After parsing all the header files and building the master tree of items to be documented, QDoc uses the value of the sourcedirs variable and/or the value of the sources variable to find and parse all the .cpp and .qdoc files for your project. These are the files QDoc scans for qdoc comments. Remember that a qdoc comment begins with an exclamation mark, i.e. /*! .

For each qdoc comment it finds, it searches the master tree for the item where the documentation belongs. The it interprets the qdoc commands in the comment and stores the interpreted commands and the comment text in the tree node for the item.

Finally, QDoc traverses the master tree. For each node, if the node has stored documentation, QDoc calls the output generator specified by the outputformats variable to format and write the documentation in the directory specified in the configuration file in the outputdir variable.

Command Types

QDoc interprets three types of commands:

Topic commands identify the elememt you are documenting, e.g. a C++ class, function, or type, an example, or an extra page of text that doesn't map to an underlying C++ elememnt.

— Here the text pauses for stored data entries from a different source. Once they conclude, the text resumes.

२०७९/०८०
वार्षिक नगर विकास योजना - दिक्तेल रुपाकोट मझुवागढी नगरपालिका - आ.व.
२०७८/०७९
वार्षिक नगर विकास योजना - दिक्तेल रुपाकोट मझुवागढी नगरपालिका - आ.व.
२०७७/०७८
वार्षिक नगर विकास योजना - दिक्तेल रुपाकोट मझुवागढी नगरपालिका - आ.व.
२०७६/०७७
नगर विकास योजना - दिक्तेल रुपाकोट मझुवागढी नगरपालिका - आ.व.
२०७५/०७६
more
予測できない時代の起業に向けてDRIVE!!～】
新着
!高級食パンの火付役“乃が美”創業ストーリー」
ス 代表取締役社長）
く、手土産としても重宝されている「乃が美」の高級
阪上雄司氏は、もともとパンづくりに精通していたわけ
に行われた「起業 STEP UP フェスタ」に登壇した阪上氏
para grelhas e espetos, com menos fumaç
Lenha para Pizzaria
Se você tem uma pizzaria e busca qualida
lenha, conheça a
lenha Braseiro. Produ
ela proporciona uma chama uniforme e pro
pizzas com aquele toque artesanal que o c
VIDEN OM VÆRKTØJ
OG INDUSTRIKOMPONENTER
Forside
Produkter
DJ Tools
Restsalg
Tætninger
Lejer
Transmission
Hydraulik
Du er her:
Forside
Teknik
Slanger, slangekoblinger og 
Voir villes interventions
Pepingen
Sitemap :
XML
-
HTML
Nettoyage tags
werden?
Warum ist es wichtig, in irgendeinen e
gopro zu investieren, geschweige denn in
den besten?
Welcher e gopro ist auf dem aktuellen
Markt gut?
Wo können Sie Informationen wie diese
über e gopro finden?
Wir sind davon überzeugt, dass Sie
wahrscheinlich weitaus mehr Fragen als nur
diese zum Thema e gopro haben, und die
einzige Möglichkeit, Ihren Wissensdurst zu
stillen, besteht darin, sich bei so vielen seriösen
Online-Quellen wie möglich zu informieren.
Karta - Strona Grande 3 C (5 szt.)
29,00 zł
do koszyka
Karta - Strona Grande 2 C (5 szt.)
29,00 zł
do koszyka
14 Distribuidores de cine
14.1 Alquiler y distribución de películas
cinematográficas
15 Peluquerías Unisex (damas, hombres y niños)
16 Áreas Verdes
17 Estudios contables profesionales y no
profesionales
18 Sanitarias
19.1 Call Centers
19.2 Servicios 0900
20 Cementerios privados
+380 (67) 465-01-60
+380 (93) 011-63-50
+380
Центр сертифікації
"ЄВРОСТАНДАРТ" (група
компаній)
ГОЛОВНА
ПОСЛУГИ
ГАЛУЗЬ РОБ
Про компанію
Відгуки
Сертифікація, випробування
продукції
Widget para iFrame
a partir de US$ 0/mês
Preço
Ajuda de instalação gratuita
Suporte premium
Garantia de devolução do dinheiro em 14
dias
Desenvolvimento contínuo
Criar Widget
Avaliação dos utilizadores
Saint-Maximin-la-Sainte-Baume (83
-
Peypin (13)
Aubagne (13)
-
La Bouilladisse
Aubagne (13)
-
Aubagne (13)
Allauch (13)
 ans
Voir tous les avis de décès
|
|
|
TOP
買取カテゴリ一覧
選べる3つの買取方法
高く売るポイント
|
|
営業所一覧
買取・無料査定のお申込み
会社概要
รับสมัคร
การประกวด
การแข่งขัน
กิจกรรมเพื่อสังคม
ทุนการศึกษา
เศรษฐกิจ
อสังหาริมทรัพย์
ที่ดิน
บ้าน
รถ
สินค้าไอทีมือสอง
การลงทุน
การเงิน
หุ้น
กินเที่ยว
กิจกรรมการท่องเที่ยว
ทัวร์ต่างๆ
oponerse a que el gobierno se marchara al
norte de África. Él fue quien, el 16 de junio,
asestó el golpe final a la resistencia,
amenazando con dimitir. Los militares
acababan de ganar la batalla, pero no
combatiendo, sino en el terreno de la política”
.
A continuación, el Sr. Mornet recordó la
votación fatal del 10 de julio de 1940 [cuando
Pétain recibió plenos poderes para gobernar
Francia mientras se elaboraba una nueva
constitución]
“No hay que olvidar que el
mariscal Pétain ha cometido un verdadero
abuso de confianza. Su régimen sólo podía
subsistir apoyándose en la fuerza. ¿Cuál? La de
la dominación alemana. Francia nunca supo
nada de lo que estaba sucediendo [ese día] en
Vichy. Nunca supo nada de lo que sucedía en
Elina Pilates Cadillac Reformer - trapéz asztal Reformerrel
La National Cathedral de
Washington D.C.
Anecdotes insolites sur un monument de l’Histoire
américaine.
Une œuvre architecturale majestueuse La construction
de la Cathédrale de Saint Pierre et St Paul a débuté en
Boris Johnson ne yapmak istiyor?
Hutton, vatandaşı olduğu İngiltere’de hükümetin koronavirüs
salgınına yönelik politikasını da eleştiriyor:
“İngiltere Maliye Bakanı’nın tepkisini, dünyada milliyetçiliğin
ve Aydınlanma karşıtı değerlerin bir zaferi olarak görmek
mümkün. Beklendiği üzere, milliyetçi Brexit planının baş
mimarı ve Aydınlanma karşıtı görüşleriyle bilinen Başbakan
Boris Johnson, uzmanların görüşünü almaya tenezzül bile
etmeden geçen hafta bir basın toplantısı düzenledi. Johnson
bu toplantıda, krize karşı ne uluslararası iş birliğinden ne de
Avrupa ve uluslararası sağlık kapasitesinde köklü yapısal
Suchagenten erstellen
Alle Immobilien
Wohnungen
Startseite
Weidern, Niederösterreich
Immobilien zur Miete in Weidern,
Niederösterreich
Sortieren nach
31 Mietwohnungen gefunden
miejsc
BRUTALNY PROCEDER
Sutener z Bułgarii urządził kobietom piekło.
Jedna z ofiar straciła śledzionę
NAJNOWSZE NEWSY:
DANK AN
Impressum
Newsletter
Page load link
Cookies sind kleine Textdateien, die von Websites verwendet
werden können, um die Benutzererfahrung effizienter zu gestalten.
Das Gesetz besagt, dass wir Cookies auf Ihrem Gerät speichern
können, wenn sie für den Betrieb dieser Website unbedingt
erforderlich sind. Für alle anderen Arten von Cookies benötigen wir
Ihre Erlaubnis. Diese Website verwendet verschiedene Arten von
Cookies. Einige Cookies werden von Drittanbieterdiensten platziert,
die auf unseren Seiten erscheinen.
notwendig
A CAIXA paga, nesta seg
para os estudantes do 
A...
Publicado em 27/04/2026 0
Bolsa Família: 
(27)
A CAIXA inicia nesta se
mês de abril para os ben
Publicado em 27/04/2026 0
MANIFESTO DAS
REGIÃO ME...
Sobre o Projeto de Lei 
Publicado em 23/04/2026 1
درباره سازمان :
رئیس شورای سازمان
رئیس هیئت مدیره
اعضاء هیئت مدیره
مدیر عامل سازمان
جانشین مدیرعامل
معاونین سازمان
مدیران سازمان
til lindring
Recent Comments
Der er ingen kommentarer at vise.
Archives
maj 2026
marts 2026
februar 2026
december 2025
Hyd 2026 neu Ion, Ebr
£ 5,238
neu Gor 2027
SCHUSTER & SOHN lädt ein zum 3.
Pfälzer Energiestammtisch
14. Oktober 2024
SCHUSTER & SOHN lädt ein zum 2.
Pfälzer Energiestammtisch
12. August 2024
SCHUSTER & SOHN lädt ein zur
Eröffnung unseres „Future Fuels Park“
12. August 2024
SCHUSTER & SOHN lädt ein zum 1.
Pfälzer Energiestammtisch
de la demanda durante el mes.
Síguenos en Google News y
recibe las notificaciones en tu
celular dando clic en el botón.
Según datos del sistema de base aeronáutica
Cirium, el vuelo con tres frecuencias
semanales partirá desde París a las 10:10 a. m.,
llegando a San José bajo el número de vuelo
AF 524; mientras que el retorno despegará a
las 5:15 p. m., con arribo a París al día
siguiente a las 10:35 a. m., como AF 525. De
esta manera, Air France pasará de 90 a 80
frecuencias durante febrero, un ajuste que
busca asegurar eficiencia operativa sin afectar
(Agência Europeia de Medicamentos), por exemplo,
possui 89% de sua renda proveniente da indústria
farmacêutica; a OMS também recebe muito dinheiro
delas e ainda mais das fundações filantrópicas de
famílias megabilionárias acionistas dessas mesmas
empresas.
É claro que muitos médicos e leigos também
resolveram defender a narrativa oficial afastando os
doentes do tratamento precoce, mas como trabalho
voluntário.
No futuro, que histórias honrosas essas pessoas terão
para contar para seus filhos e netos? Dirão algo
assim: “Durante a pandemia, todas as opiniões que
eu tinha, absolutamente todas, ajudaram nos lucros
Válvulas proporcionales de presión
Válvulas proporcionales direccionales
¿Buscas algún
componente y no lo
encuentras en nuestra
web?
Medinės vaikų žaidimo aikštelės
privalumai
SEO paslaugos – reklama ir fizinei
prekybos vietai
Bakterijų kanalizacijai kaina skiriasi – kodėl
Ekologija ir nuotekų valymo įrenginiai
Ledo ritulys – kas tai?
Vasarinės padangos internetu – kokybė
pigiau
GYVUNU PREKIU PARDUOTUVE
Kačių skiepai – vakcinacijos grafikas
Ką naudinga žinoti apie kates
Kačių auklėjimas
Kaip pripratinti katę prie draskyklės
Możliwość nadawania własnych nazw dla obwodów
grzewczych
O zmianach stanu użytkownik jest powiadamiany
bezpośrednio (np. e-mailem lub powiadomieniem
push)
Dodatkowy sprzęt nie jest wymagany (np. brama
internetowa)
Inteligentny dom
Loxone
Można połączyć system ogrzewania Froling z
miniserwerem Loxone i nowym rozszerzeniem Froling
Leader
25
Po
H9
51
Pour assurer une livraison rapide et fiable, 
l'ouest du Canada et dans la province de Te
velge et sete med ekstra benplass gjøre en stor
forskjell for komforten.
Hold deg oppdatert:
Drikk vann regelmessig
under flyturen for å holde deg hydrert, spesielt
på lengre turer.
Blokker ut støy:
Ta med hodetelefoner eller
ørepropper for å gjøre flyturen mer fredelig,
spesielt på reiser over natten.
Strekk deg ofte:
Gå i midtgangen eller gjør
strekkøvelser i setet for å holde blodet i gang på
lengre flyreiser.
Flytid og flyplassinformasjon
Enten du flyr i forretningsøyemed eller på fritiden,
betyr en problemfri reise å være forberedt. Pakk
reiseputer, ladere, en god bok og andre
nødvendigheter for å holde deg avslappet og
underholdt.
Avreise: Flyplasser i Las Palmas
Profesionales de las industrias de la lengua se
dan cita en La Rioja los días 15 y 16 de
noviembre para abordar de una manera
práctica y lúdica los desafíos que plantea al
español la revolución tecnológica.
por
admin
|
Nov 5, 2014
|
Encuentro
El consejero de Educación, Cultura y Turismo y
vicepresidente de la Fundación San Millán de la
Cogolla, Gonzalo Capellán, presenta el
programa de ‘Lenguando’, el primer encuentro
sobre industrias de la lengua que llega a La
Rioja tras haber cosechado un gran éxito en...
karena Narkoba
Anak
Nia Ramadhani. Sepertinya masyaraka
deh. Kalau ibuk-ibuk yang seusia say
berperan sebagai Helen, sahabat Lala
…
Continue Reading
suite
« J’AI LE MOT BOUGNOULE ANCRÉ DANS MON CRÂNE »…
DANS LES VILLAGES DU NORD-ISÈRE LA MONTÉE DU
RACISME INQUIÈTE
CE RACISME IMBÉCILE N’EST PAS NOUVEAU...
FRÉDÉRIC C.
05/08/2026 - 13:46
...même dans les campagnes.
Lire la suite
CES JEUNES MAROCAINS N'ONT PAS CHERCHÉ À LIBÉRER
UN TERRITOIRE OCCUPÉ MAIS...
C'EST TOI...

Context commands tell QDoc how the element being documented relates to other documented elememnts, e.g. next and previous page links or inclusion in page groups or library modules. Context commands can also provide information about the documented element that QDoc can't get from the source files, e.g. whether the element is thread-safe, an overloaded or reimplemented function, or that it has been deprecated.

Markup commands tell QDoc how text and image elements in the document should be rendered, or about the document's outline structure.